== Given records ==
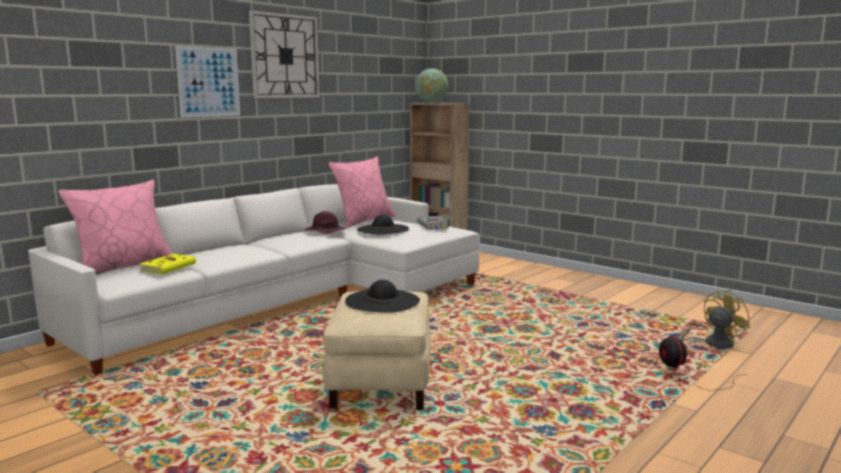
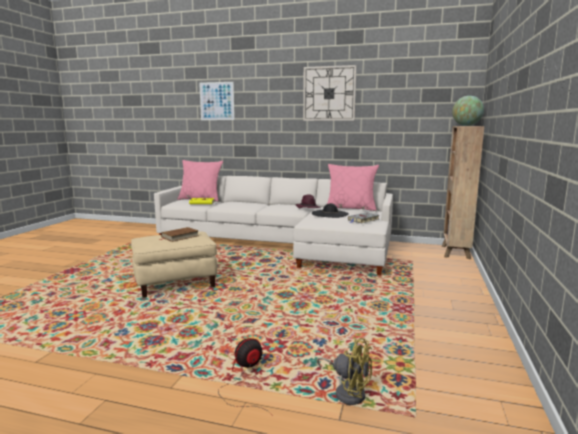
camera: 65 degrees right, 0 degrees up
(209, 82) = (275, 111): picture -> picture (217, 101)
(382, 301) = (180, 236): black hat -> brown book

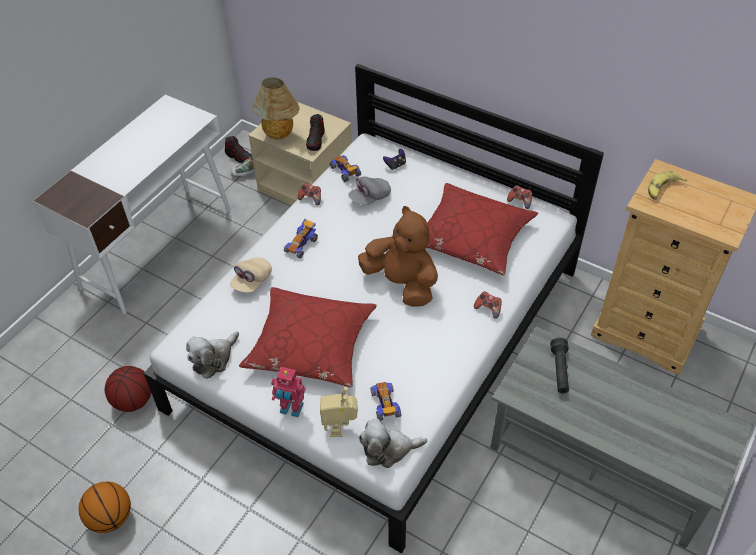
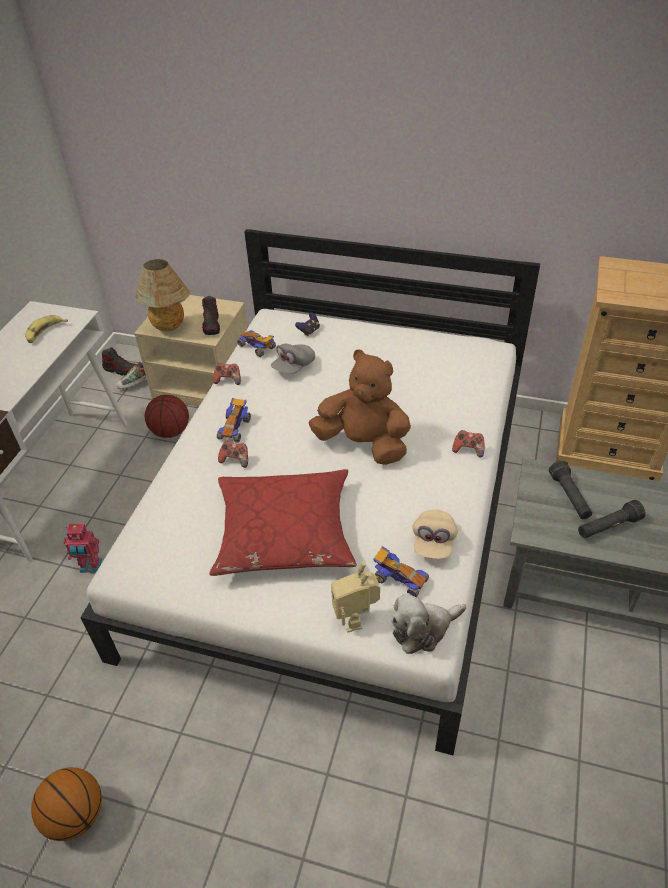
camera: 15 degrees left, 5 degrees down
(133, 401) = (67, 659): basketball -> basketball (170, 431)
(214, 359) = (171, 575): plush toy -> none
(252, 281) = (189, 478): beige cap -> beige cap (433, 542)
(291, 409) = (288, 611): toy robot -> toy robot (90, 567)
(385, 405) = (399, 579): toy car -> toy car turned 150 degrees clockwise
(472, 237) = (420, 383): red pillow -> none
(520, 201) = (453, 340): game controller -> game controller (235, 460)
(580, 405) = (608, 527): none -> black flashlight
(663, 189) = (623, 280): banana -> banana (45, 333)

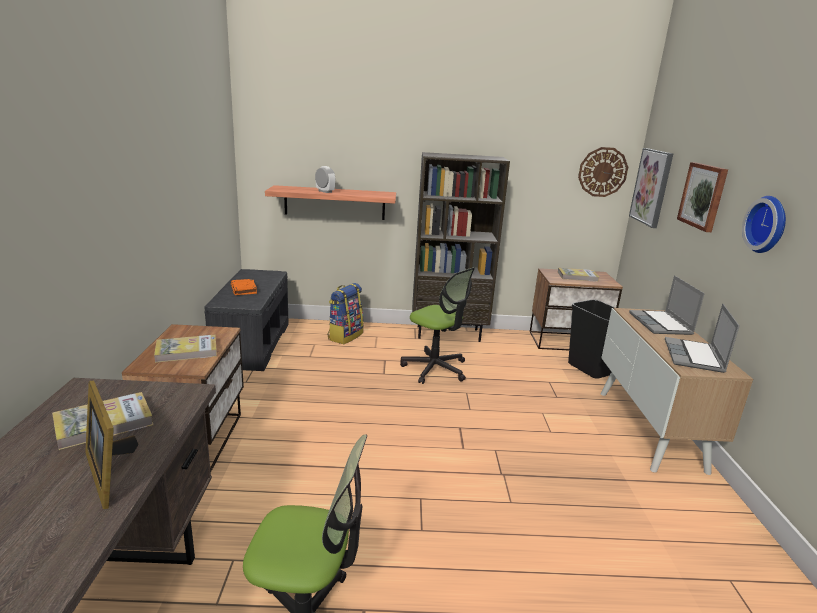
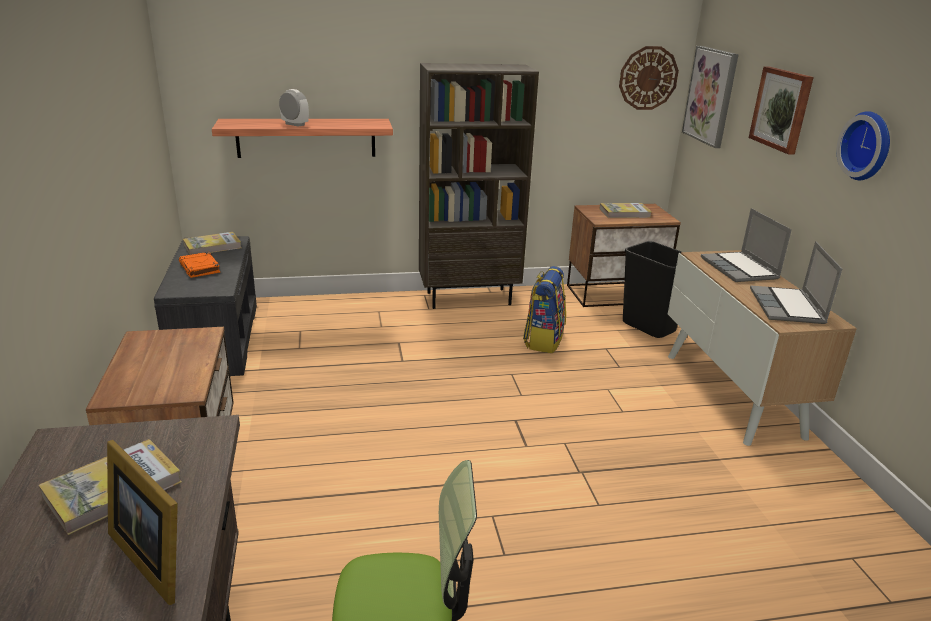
camera: 10 degrees left, 5 degrees up
(186, 351) = (164, 368): book -> book (212, 246)
(345, 336) = (337, 315): backpack -> backpack (543, 340)
(435, 368) = (465, 347): office chair -> none

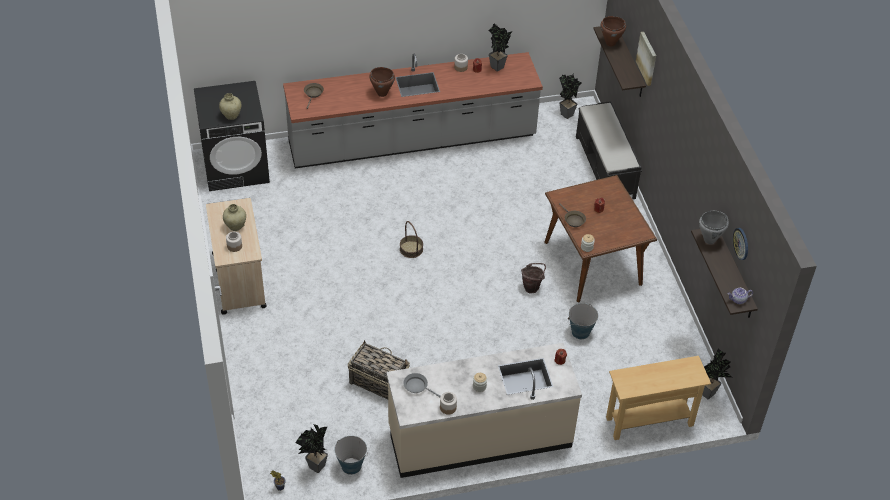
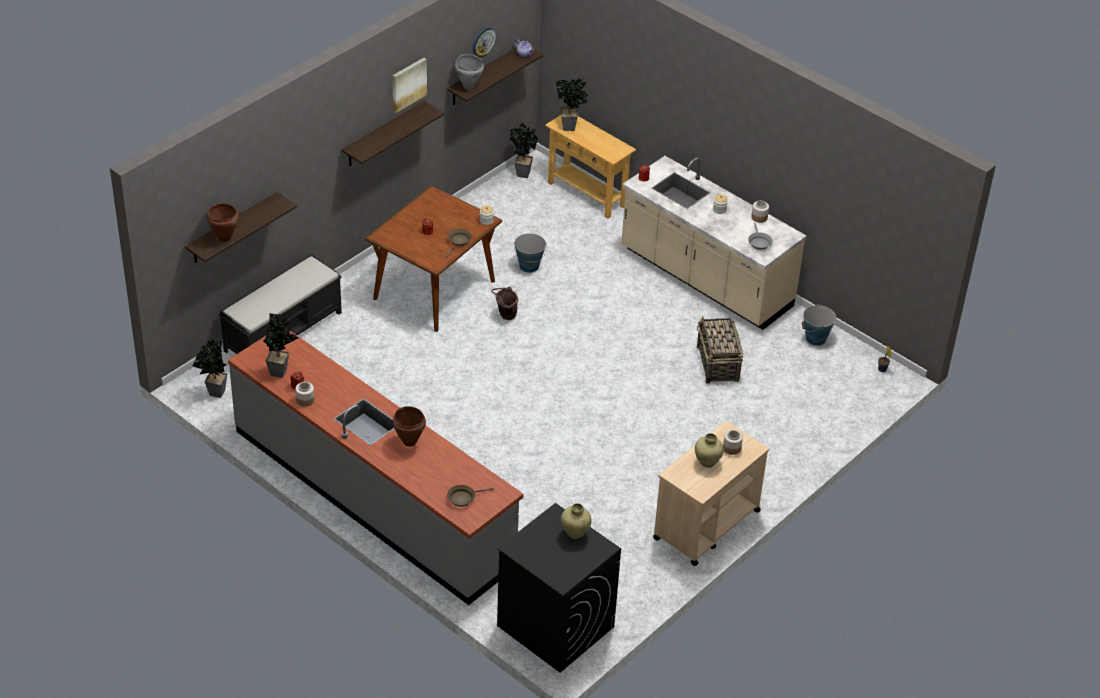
camera: 125 degrees left, 5 degrees down
(314, 467) = (842, 359): potted plant -> potted plant (571, 128)
(411, 249) = (537, 419): basket -> none
(647, 58) = (267, 168): picture -> picture (408, 84)
(686, 175) = (383, 135): none -> shelf

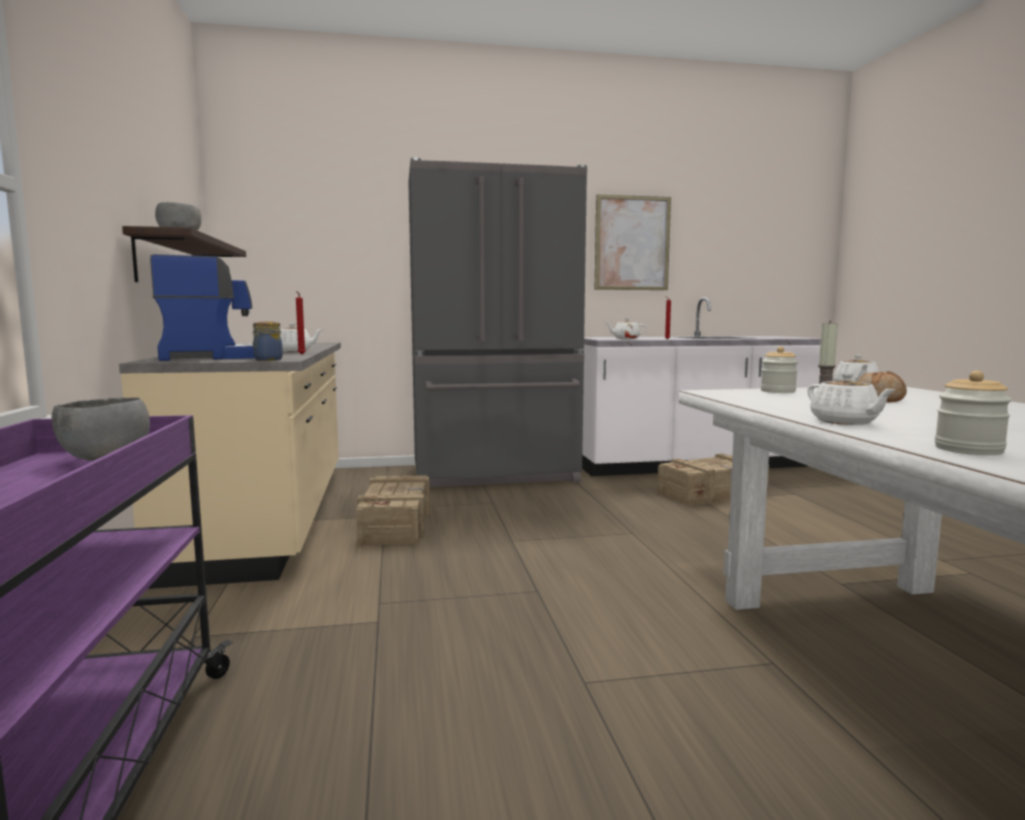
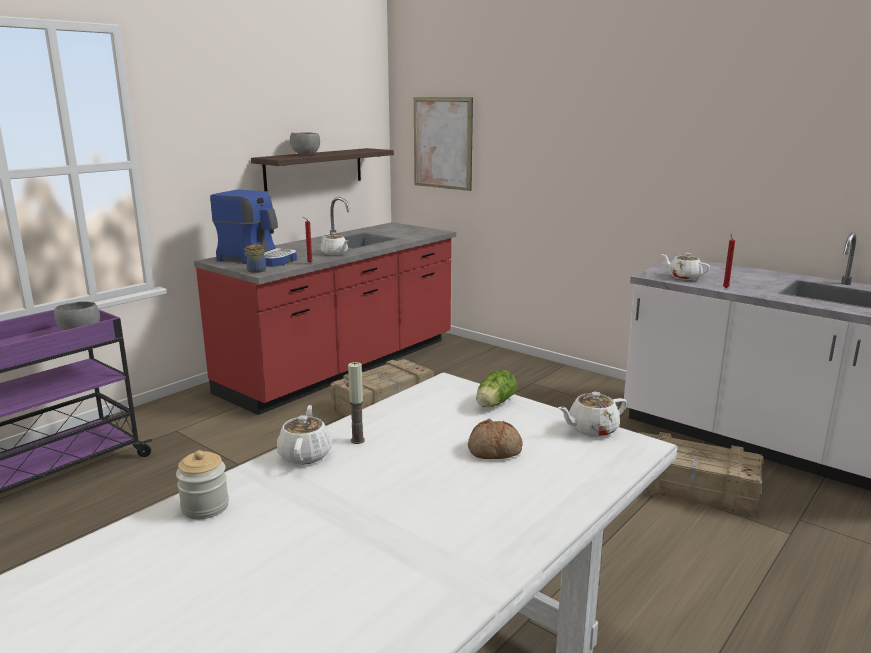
camera: 50 degrees right, 10 degrees up
(270, 516) = (342, 366): beige counter -> red counter
(496, 475) = (551, 384): grey fridge -> none
(632, 243) = (771, 148): picture -> picture (442, 143)
(778, 391) = (493, 404): jar -> lettuce
(845, 422) = (305, 454): white teapot -> white teapot turned 150 degrees clockwise

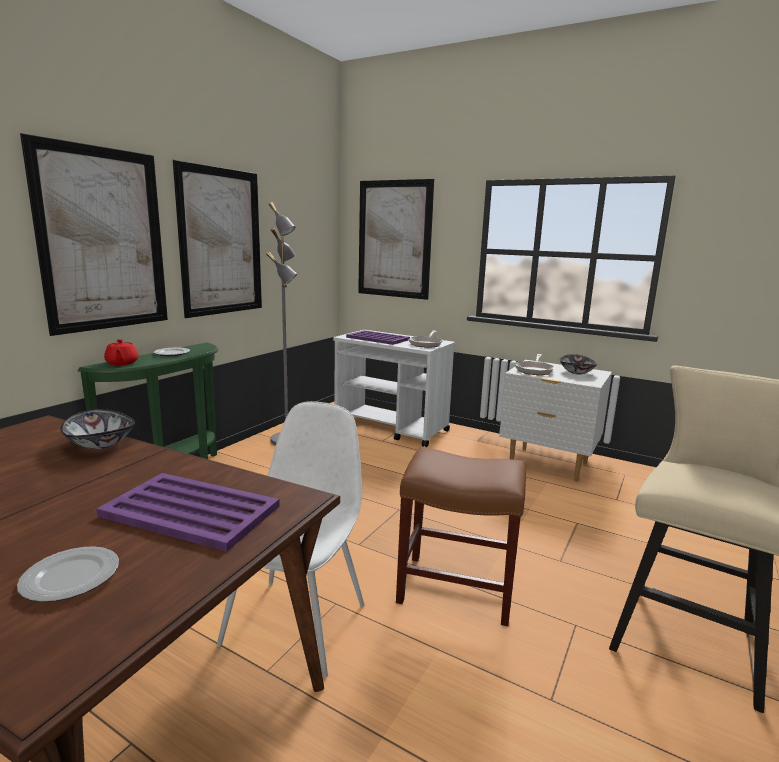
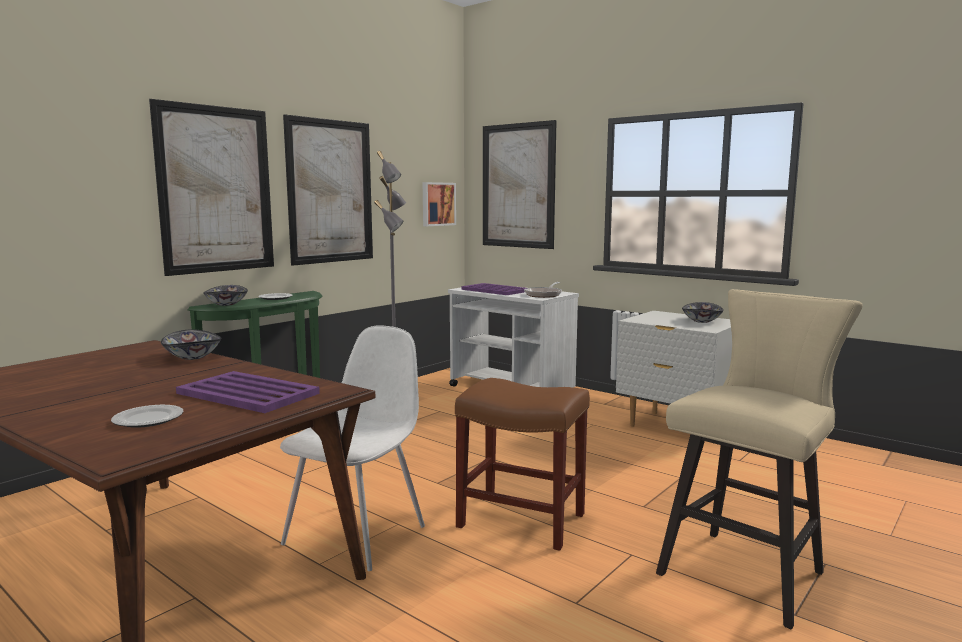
camera: 10 degrees right, 5 degrees down
(122, 363) = (227, 304): red teapot -> bowl
(318, 254) = (437, 204): none -> picture
(534, 370) = (654, 319): frying pan -> none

== Your task ==
Please find, in the entries above, every line where "down" occurs, and copy it.

== Problem solution ==
camera: 15 degrees left, 5 degrees down
camera: 125 degrees left, 5 degrees down
camera: 10 degrees right, 5 degrees down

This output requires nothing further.